> **PROBLEM STATEMENT**: Pick out every line in the records below that contains the word "Este", and copy each of those lines.

> **SUPPLIED INFORMATION**:

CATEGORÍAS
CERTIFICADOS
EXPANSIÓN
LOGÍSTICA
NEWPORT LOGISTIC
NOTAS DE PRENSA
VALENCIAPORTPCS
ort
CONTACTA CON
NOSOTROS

--

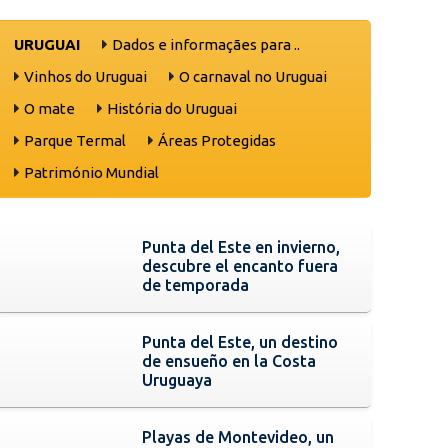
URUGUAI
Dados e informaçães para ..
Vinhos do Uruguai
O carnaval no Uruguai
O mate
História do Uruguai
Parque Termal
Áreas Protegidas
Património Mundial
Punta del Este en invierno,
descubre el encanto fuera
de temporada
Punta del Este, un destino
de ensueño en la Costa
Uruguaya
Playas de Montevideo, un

---

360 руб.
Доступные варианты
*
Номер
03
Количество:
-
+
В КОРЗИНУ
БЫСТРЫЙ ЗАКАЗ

> **RESPONSE BELOW**:
Punta del Este en invierno,
Punta del Este, un destino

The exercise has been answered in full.